An R package for identification of differentially methylated regions (DMRs) from high density chip, for example Illumina 450K, data.
R Kolde*, K Märtens*, K Lokk, S Laur, J Vilo 2016. “Seqlm: an MDL Based Method for Identifying Differentially Methylated Regions in High Density Methylation Array Data.” Bioinformatics (Oxford, England): btw304.
The most convenient way to install the package is by using the devtools
package.
library(devtools)
install_github("raivokolde/seqlm")
To start using the package just load it as any other package.
library(seqlm)
For running the algorithm one has to have three objects:
- a matrix with methylation values;
- a vector specifying the classes of columns (only two-class case is supported currently) or a continuous variable;
- location information about the methylation probes in GRanges format (a file for Illumina 450K platform can be downloaded from here).
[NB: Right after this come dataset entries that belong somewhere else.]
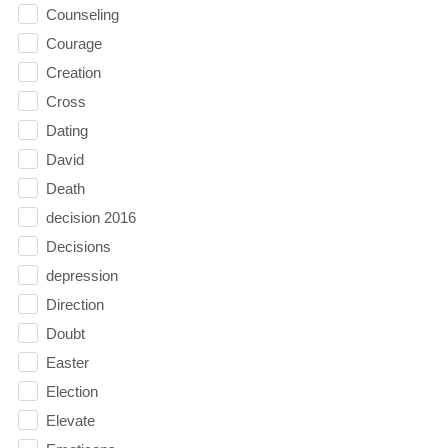
Counseling
Courage
Creation
Cross
Dating
David
Death
decision 2016
Decisions
depression
Direction
Doubt
Easter
Election
Elevate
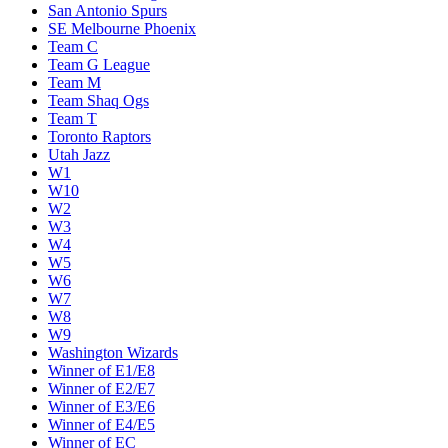
San Antonio Spurs
SE Melbourne Phoenix
Team C
Team G League
Team M
Team Shaq Ogs
Team T
Toronto Raptors
Utah Jazz
W1
W10
W2
W3
W4
W5
W6
W7
W8
W9
Washington Wizards
Winner of E1/E8
Winner of E2/E7
Winner of E3/E6
Winner of E4/E5
Winner of EC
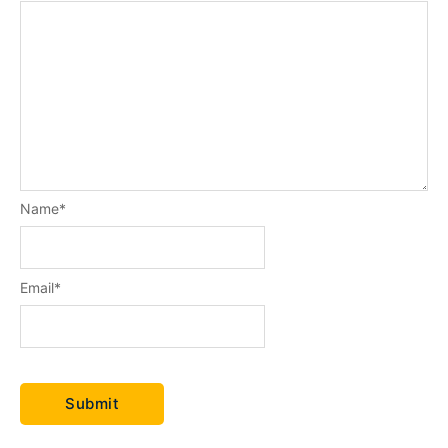
Name
*
Email
*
All the work is done by one command seqlm
that takes as input all the objects described above and also parameters:
max_block_length
- that determines the maximal number of CpG sites in a region and is used to speed up the computations (default 50)max_dist
- that determines the maximal allowed genomic distance between two consecutive probes in a region (default 1000bp)
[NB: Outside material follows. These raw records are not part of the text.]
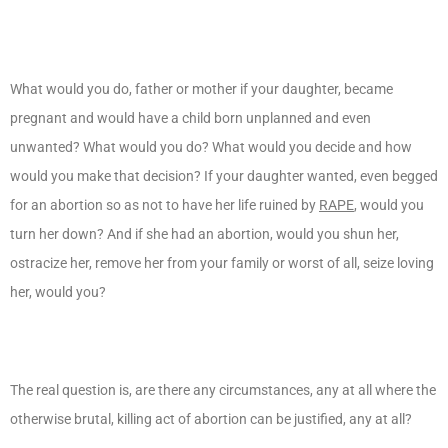
What would you do, father or mother if your daughter, became
pregnant and would have a child born unplanned and even
unwanted? What would you do? What would you decide and how
would you make that decision? If your daughter wanted, even begged
for an abortion so as not to have her life ruined by
RAPE
, would you
turn her down? And if she had an abortion, would you shun her,
ostracize her, remove her from your family or worst of all, seize loving
her, would you?
The real question is, are there any circumstances, any at all where the
otherwise brutal, killing act of abortion can be justified, any at all?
For more information use ?seqlm
in R.
Optionally one can visualise the results using seqlmreport
command that visualises the identified regions and creates a html page to show them. The main input for this function is the result of seqlm
and the three objects described above. There are additional options to control the appearance of the plots, see ?seqlmreport
for details.
An example dataset tissue_small
is included in the package. It contains data comparing adipose tissue and brainstem, from chromosomes 17 and 18. Finding regions in this data can be accomplished using commands:
data(tissue_small)
segments = seqlm(values = tissue_small$values, genome_information = tissue_small$genome_information, annotation = tissue_small$annotation)
The result of the analysis is a GRanges object containing the locations of the regions and associated statistics.
The analysis can be time consuming, if the whole genome is analysed at once. If the computer has multicore capabilities it is easy to parallelize the calculations. We use the foreach framework by Revolution Computing for parallelization. To enable the parallelization one has to register the parallel backend before and this will be used by seqlm. Ideally, the next commands should take roughly half the time compared to the previous.
library(doParallel)
registerDoParallel(cores = 2)
segments = seqlm(values = tissue_small$values, genome_information = tissue_small$genome_information, annotation = tissue_small$annotation)
To visualise the results it is possible to plot the most imortant sites and generate a HTML report
temp = tempdir()
seqlmreport(segments[1:10], tissue_small$values, tissue_small$genome_information, tissue_small$annotation, dir = temp)
Here is an example of the resulting file.
The method is described in a poster, that was presented at the Epigenetics of Common Diseases conference. Briefly, the seqlm method works in three stages.
Stage 1: The genome is divided into smaller pieces based on a genomic distance cutoff.
Stage 2: In each piece probes are segmented into regions that have approximately constant difference between the groups of interest. Example of the segmentation and its process is shown in schema.
- In sliding windows with variable sizes we fit a linear models to the data.
- For each model we record the description length - the amount of bits needed to describe the data using the model
- Using dynamic programming we find the segmentation that minimizes total description length
Stage 3: We assess the relevance of each segment, by using a mixed model where the classes are a fixed effect and a sample is a random effect. This model takes into account the repeated nature of the consecutive methylation measurements. The segments are ordered by their significance.